::: Records for processing :::

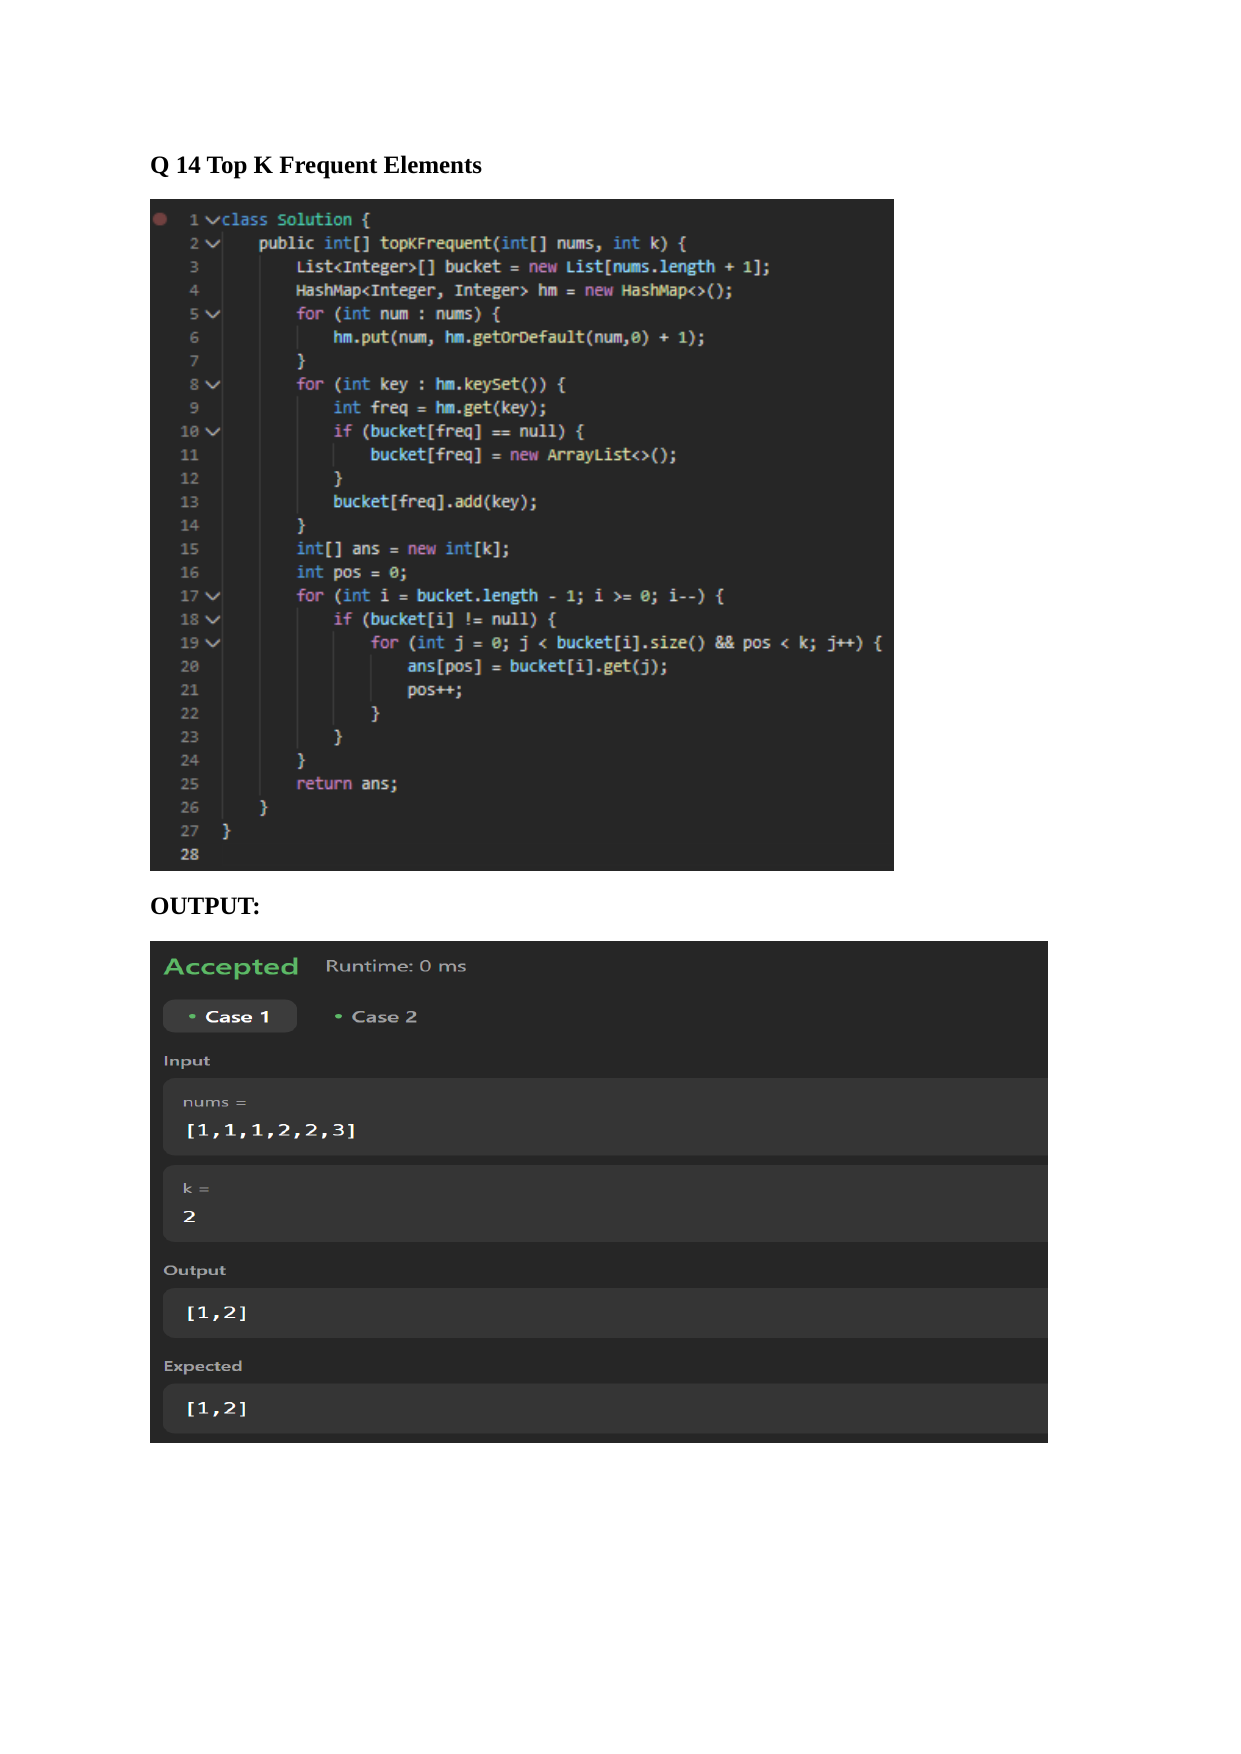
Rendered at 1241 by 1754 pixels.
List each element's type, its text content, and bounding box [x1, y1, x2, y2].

text OUTPUT: [150, 891, 1090, 920]
picture [150, 199, 894, 871]
text Q 14 Top K Frequent Elements [150, 150, 1090, 179]
picture [150, 941, 1048, 1443]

:::

→ Required action
An exact copy of the entries from the line containing "List each element's" through the last line is the expected answer.

→ Completed exercise
List each element's type, its text content, and bounding box [x1, y1, x2, y2].

text OUTPUT: [150, 891, 1090, 920]
picture [150, 199, 894, 871]
text Q 14 Top K Frequent Elements [150, 150, 1090, 179]
picture [150, 941, 1048, 1443]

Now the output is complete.